10 Insoweit die Revision in diesem Zusammenhang die mangelnde Berücksichtigung der Minderjährigkeit des Revisionswerbers im Zeitpunkt seiner Flucht rügt, zeigt sie nicht auf, welche konkreten Erwägungen vor dem Hintergrund der Minderjährigkeit des Revisionswerbers anders zu treffen gewesen wären (vgl. in diesem Sinn VwGH 21.3.2018, Ra 2017/18/0372).

11 Wenn die Revision schließlich vorbringt, der Revisionswerber weise wegen einer möglichen Vergeltung an seinen Eltern ein in den UNHCR-Richtlinien vom 30. August 2018 enthaltenes Risikoprofil als Kind auf, ist ihr zunächst entgegenzuhalten, dass der Revisionswerber im Zeitpunkt der Entscheidung des BVwG nicht mehr minderjährig war.

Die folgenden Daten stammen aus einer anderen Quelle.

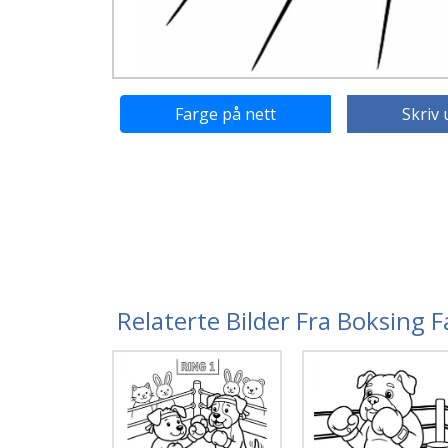
Farge på nett
Skriv 
Relaterte Bilder Fra Boksing 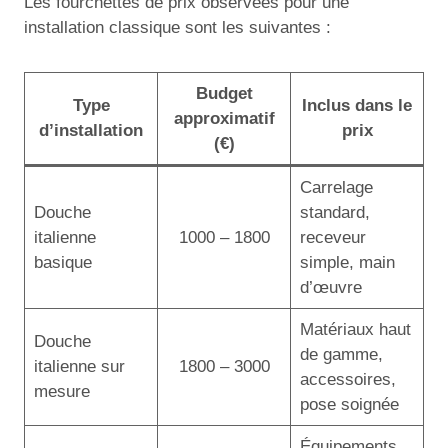
Les fourchettes de prix observées pour une
installation classique sont les suivantes :
Budget
Type
Inclus dans le
approximatif
d’installation
prix
(€)
Carrelage
Douche
standard,
italienne
1000 – 1800
receveur
basique
simple, main
d’œuvre
Matériaux haut
Douche
de gamme,
italienne sur
1800 – 3000
accessoires,
mesure
pose soignée
Équipements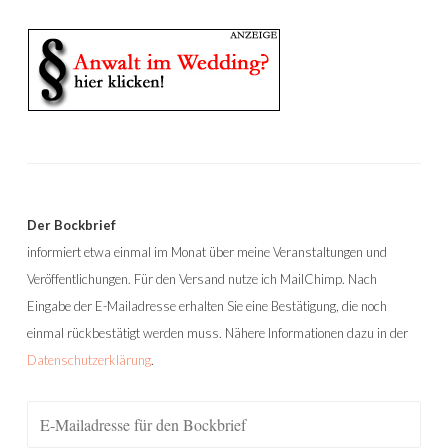
Der Bockbrief
informiert etwa einmal im Monat über meine Veranstaltungen und
Veröffentlichungen. Für den Versand nutze ich MailChimp. Nach
Eingabe der E-Mailadresse erhalten Sie eine Bestätigung, die noch
einmal rückbestätigt werden muss. Nähere Informationen dazu in der
Datenschutzerklärung
.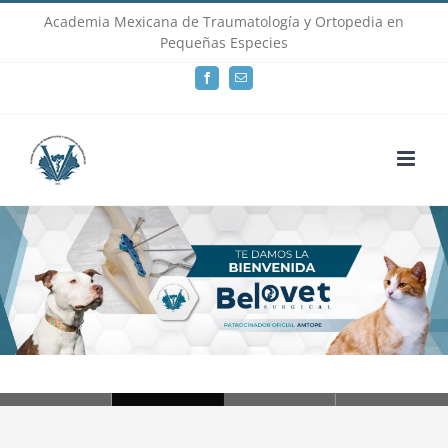
Skip
Academia Mexicana de Traumatología y Ortopedia en
Pequeñas Especies
to
Facebook
Email
content
Loading...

Im Übrigen wendet sich die Revision nicht gegen die Annahme des BVwG, der Grund für die Verfolgung des Vaters des Revisionswerbers sei wegen dessen Krankheit und Aufenthalt im Iran weggefallen. 12 Insoweit die Revision behauptet, das BVwG habe entgegen den UNHCR-Richtlinien vom 30. August 2018 das Fehlen eines sozialen Umfelds oder Netzes des Revisionswerbers im Fall seiner Rückkehr nach Afghanistan nicht berücksichtigt, ist ihr entgegenzuhalten, dass der UNHCR für alleinstehende, leistungsfähige Männer im erwerbsfähigen Alter ohne besondere Gefährdungsfaktoren eine Ausnahme vom Erfordernis des Zugangs zu einem Unterstützungsnetzwerk annimmt (vgl. S. 125 dieser Richtlinien). Die Revision legt nicht dar, warum der Revisionswerber nicht zu dieser Gruppe gehören sollte.

13 Das BVwG ist bei der Prüfung des Vorliegens einer zumutbaren innerstaatlichen Fluchtalternative näher auf die individuelle Situation des Revisionswerbers eingegangen und hat dabei berücksichtigt, dass es sich beim Revisionswerber um einen gesunden, ledigen und arbeitsfähigen Mann mit Schulbildung und Berufserfahrung handelt, der Dari und Englisch spreche, mit den Gepflogenheiten in Afghanistan vertraut sei und von seinen Verwandten unterstützt werden könne. Vor diesem Hintergrund kann die Revision mit ihrem bloß allgemeinen Vorbringen, das BVwG habe sich mit der individuellen Situation und den persönlichen Umständen des Revisionswerbers nicht oder bloß oberflächlich auseinandergesetzt, nicht aufzeigen, warum das angefochtene Erkenntnis aus diesen Gründen an einer vom Verwaltungsgerichtshof aufzugreifenden Rechtswidrigkeit leiden sollte.

14 In der Revision werden somit keine Rechtsfragen aufgeworfen, denen im Sinne des Art. 133 Abs. 4 B-VG grundsätzliche Bedeutung zukäme. Die Revision war daher gemäß § 34 Abs. 1 VwGG ohne weiteres Verfahren in nichtöffentlicher Sitzung zurückzuweisen.